Saved data entries
Segment Open

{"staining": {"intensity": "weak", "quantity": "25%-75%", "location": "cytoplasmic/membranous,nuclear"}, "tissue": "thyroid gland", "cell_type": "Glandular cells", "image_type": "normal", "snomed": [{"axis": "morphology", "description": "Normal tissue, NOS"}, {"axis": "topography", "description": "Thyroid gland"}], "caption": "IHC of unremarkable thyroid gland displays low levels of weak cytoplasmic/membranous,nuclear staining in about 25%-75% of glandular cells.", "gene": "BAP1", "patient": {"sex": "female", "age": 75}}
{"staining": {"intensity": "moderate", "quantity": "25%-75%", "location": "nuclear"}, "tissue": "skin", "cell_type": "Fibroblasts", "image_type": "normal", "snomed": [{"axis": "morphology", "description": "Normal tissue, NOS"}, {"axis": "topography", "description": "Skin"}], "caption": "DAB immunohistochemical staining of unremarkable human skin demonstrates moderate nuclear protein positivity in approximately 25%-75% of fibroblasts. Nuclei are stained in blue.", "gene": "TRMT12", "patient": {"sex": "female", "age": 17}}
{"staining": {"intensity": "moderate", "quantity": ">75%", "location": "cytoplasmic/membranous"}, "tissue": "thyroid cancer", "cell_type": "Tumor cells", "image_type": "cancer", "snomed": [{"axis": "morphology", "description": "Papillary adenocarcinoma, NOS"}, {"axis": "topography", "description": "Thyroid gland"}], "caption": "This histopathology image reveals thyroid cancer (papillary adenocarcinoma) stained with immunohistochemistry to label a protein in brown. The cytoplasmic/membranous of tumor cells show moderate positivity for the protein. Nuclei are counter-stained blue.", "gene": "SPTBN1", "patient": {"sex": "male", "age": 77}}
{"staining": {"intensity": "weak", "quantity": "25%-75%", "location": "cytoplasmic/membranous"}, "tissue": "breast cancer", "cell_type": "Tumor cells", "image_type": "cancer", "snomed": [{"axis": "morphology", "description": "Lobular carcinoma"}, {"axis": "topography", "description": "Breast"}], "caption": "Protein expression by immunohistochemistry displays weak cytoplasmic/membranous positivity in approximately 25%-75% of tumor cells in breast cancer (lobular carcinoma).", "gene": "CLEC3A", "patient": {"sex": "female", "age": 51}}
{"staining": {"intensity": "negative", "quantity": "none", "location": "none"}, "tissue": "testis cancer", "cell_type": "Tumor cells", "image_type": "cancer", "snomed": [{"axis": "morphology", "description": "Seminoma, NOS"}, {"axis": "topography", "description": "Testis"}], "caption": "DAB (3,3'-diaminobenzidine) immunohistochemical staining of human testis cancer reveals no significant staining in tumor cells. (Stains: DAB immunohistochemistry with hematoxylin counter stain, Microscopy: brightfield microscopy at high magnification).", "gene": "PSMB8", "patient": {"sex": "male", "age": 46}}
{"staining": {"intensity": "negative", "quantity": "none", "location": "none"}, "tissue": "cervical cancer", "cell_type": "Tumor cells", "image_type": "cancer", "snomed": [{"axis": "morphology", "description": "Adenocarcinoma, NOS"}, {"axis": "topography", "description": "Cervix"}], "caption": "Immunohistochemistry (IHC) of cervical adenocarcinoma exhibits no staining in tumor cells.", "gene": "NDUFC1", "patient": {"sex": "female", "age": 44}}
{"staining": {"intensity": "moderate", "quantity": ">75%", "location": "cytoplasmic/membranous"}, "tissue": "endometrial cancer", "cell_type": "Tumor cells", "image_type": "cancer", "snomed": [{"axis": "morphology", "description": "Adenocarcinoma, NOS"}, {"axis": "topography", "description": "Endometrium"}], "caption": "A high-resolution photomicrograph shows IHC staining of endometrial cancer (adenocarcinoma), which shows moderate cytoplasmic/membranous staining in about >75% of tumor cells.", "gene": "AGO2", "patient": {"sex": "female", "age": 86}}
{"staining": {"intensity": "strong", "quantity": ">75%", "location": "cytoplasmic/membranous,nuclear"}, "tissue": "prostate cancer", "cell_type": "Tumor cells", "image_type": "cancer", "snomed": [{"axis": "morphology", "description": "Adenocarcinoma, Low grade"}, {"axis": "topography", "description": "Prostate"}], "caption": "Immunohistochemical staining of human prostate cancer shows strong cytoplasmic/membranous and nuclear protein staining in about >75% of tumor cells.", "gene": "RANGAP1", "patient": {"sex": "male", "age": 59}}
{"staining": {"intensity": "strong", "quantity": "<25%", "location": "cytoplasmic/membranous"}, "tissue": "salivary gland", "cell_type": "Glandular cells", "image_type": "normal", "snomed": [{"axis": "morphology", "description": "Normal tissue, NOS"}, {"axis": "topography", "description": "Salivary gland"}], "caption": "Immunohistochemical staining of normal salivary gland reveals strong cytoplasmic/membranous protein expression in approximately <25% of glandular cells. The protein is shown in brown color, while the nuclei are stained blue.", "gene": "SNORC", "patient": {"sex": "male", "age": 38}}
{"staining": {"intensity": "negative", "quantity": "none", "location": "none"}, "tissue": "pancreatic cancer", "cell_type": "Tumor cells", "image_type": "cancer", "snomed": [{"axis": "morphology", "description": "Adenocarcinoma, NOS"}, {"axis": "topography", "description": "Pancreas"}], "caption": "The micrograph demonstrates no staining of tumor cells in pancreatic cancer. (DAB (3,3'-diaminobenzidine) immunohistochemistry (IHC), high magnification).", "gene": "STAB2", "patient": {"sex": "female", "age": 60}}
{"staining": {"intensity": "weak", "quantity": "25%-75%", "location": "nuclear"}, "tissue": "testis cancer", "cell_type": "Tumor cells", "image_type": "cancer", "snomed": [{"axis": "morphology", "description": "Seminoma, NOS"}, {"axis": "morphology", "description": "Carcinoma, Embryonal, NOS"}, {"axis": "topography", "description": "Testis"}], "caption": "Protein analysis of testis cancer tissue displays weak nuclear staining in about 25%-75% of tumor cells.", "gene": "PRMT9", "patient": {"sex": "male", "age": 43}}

Segment Closed

[Your goal] Up to and including the line with "staining of unremarkable", transcribe the entries above exactly, starting from their first line.

[Exercise response]
{"staining": {"intensity": "weak", "quantity": "25%-75%", "location": "cytoplasmic/membranous,nuclear"}, "tissue": "thyroid gland", "cell_type": "Glandular cells", "image_type": "normal", "snomed": [{"axis": "morphology", "description": "Normal tissue, NOS"}, {"axis": "topography", "description": "Thyroid gland"}], "caption": "IHC of unremarkable thyroid gland displays low levels of weak cytoplasmic/membranous,nuclear staining in about 25%-75% of glandular cells.", "gene": "BAP1", "patient": {"sex": "female", "age": 75}}
{"staining": {"intensity": "moderate", "quantity": "25%-75%", "location": "nuclear"}, "tissue": "skin", "cell_type": "Fibroblasts", "image_type": "normal", "snomed": [{"axis": "morphology", "description": "Normal tissue, NOS"}, {"axis": "topography", "description": "Skin"}], "caption": "DAB immunohistochemical staining of unremarkable human skin demonstrates moderate nuclear protein positivity in approximately 25%-75% of fibroblasts. Nuclei are stained in blue.", "gene": "TRMT12", "patient": {"sex": "female", "age": 17}}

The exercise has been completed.